Itasca Lake vs Long Lost Lake
Water quality, depth, fish species, and recreation comparison.
Long Lost Lake has a higher water quality grade (A, Excellent) than Itasca Lake (C, Fair). Both are in Clearwater County, Minnesota.
Both Itasca Lake and Long Lost Lake sit in Minnesota. A same-state comparison strips out the state-level water-quality regime as a variable: any grade differences here are about the lakes themselves, not the agencies grading them. The grades are meaningfully apart: Long Lost Lake grades a A while Itasca Lake grades a C. That two-letter spread reflects real underlying differences — different watershed inputs, different depth profiles, or different monitoring rigor.

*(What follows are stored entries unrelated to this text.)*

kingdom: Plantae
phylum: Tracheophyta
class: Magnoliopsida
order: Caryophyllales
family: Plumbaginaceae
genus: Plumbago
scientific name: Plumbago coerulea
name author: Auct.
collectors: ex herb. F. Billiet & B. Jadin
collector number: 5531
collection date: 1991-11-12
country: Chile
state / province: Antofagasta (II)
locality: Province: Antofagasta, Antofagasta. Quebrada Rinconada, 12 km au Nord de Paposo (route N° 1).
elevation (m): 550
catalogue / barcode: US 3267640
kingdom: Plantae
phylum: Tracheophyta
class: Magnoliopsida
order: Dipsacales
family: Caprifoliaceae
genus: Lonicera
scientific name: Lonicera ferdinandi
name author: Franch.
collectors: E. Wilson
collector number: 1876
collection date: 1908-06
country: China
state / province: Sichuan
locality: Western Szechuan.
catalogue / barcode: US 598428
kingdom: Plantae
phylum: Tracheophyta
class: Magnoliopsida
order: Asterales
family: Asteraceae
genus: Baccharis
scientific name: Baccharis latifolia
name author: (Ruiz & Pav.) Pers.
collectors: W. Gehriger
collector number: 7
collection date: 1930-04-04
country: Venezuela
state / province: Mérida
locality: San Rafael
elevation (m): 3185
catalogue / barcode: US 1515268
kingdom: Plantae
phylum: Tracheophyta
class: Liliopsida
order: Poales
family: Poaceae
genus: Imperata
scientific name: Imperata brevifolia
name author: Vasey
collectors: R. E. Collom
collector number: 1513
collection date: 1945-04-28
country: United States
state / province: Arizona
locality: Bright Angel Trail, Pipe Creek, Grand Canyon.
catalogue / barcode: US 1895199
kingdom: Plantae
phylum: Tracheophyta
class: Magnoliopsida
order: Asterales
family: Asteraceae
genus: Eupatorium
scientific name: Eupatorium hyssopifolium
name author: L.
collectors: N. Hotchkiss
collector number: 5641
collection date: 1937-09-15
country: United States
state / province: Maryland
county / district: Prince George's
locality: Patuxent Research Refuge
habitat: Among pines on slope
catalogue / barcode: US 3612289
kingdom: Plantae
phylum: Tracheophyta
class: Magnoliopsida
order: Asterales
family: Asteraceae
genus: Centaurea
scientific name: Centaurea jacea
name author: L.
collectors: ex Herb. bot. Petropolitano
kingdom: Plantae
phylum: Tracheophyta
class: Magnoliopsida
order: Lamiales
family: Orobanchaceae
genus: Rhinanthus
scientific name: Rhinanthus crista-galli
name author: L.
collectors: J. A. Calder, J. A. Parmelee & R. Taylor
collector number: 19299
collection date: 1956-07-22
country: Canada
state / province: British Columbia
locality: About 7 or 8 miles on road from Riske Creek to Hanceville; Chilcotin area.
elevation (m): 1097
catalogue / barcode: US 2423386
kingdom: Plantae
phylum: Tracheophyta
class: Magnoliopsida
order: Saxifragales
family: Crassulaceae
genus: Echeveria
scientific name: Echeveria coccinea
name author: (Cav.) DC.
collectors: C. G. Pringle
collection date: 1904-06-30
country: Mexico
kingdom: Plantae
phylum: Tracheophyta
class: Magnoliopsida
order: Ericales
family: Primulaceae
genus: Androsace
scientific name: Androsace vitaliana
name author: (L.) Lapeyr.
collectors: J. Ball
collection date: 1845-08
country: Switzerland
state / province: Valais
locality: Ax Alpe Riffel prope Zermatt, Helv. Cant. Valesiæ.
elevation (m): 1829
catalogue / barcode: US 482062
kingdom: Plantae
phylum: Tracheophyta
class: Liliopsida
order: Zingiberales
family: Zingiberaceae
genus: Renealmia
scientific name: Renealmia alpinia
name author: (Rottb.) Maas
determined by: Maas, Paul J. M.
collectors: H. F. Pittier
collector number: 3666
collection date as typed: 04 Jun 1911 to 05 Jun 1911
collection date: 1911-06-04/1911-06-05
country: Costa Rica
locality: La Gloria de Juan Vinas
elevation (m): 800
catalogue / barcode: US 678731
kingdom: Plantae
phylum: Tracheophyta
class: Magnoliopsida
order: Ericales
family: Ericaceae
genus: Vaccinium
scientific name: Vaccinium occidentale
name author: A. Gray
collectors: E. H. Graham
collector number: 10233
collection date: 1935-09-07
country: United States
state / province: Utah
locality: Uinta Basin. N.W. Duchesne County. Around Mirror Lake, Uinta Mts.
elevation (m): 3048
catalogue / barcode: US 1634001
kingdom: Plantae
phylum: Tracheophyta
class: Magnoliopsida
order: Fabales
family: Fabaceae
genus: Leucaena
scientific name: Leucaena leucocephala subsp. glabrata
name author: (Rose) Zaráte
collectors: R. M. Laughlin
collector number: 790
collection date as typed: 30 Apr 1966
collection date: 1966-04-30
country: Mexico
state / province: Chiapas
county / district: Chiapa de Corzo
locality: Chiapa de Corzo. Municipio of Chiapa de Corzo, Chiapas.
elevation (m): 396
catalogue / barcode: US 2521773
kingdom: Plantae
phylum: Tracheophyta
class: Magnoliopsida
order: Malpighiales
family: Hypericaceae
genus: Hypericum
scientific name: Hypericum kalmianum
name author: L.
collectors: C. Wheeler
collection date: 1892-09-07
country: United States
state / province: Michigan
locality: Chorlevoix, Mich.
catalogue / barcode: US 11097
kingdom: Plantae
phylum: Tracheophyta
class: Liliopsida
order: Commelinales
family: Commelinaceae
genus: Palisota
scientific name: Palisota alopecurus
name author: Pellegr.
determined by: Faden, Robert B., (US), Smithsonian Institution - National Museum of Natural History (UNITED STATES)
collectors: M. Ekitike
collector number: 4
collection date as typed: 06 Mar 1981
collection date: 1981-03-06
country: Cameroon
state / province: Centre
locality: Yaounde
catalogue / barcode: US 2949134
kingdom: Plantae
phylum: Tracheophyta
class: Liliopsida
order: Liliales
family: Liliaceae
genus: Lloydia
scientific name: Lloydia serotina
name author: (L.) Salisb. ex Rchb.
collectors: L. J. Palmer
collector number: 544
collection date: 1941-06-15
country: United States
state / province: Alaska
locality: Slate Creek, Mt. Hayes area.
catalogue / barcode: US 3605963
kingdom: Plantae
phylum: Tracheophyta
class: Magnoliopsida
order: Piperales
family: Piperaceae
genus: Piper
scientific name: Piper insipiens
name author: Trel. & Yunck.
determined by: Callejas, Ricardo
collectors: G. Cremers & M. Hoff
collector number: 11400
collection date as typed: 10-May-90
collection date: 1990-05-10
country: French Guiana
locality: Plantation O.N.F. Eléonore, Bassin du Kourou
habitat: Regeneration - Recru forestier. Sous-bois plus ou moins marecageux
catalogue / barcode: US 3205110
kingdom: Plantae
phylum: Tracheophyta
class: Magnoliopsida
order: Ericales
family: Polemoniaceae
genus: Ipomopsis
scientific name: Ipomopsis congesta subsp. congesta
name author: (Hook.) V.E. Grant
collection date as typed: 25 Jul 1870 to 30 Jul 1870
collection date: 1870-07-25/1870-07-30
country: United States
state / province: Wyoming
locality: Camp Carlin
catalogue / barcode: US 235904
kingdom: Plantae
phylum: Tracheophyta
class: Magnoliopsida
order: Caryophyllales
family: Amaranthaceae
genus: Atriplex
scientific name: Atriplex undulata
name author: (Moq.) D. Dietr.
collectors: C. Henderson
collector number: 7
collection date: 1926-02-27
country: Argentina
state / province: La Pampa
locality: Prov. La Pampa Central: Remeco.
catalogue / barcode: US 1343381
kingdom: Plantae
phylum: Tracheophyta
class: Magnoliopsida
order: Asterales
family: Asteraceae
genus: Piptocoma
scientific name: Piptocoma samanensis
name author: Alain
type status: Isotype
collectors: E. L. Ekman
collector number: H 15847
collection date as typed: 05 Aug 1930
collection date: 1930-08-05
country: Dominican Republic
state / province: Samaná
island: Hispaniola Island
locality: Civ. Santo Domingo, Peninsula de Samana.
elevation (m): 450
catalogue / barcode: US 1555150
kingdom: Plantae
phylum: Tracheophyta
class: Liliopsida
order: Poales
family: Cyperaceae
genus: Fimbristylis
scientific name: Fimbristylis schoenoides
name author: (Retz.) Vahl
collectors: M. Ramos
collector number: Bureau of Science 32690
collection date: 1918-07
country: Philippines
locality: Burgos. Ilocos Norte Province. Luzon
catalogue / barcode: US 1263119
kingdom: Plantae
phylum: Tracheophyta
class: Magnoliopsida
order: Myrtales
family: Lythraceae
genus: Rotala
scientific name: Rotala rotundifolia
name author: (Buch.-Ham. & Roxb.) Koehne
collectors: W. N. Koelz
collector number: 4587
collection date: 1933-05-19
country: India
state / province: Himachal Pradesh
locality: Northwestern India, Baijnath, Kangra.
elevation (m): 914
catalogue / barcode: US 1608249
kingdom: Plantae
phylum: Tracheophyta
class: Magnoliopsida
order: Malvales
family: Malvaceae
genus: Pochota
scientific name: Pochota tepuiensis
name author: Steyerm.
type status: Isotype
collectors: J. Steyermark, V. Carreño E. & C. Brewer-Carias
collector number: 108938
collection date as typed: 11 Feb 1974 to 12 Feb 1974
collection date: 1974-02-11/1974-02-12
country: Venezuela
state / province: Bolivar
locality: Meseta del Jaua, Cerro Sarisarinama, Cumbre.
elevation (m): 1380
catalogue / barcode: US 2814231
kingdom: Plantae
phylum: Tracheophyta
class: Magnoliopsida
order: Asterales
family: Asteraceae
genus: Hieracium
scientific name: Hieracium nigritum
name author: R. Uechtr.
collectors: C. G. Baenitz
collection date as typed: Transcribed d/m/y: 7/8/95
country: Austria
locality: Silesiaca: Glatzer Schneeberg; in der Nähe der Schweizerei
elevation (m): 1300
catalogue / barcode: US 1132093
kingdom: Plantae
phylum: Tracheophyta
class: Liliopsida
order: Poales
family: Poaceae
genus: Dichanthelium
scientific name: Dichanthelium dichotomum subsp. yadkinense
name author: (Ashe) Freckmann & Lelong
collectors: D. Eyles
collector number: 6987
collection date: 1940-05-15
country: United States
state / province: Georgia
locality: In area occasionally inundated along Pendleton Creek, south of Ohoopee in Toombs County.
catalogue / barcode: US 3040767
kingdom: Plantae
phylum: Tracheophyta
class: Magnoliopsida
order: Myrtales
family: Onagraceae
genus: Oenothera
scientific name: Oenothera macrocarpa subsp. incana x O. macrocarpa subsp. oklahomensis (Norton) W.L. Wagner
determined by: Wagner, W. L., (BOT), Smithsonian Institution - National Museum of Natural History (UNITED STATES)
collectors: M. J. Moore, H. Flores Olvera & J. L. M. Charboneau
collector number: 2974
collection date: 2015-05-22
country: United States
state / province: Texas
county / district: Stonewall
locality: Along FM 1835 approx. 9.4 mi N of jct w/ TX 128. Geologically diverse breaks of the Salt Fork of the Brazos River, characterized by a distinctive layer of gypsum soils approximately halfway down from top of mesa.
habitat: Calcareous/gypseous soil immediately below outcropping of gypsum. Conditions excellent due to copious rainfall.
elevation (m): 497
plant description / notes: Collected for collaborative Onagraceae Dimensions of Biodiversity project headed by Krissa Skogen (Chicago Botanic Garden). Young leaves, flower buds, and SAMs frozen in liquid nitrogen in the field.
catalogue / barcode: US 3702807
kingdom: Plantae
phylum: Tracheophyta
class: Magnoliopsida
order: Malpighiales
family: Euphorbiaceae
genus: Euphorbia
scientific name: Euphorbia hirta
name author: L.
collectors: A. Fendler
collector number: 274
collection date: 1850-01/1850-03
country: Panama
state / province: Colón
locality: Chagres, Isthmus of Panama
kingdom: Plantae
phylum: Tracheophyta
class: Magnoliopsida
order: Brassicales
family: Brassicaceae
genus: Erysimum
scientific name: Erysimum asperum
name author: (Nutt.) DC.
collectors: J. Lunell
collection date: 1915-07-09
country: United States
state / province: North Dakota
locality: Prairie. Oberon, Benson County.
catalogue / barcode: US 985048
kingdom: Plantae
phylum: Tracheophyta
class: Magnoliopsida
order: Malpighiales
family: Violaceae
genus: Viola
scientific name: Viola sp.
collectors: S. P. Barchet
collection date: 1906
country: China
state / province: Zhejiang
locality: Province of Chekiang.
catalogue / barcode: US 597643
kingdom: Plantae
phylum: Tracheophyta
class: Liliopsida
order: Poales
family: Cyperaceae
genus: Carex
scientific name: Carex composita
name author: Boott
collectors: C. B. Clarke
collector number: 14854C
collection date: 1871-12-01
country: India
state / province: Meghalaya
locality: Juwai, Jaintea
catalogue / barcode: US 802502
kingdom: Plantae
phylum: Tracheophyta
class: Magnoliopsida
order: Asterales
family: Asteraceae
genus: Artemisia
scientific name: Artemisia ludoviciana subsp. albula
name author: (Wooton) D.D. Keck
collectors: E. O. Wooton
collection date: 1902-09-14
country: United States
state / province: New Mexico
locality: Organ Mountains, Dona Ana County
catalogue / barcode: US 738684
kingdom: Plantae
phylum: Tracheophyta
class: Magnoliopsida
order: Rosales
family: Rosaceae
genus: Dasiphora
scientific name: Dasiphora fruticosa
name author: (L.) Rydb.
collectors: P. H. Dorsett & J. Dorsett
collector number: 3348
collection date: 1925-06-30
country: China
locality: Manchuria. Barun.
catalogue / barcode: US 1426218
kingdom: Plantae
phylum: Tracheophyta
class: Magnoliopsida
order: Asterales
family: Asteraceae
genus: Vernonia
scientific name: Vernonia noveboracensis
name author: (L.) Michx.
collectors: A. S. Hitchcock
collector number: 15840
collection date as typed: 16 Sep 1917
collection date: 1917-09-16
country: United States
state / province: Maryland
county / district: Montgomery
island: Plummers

For a recreational visitor, the wider grade gap is decisive — Long Lost Lake is the better water-quality choice. For a researcher, the gap is the interesting part: what is different about the two watersheds, and which of those differences is mutable?
Itasca Lake
Murky, only visible to about 6.3 ft.
Long Lost Lake
Crystal clear, you can see 22 ft down.
Side-by-Side Metrics
| Metric | Itasca Lake | Long Lost Lake |
|---|---|---|
| Overall Grade | C (Fair) | A (Excellent) |
| Water Clarity | 6.3 ft | 22 ft |
| Phosphorus | 28 µg/L | 10.5 µg/L |
| Chlorophyll-a (Algae) | No data | No data |
| Maximum Depth | 40 ft | 63 ft |
| Surface Area | 1.1K acres | 539.04 acres |
| Public Access | Yes | Yes |
| Fish Species | 1 | 1 |
| Trophic State | eutrophic | oligotrophic |
Bold value = better for that metric (lower phosphorus / chlorophyll = cleaner; higher Secchi / depth / species count = better).
Verdict
Long Lost Lake wins on overall water quality with a Grade A versus Itasca Lake's Grade C. Water clarity: 22 ft vs 6.3 ft. For fishing diversity, Long Lost Lake also leads with 1 species.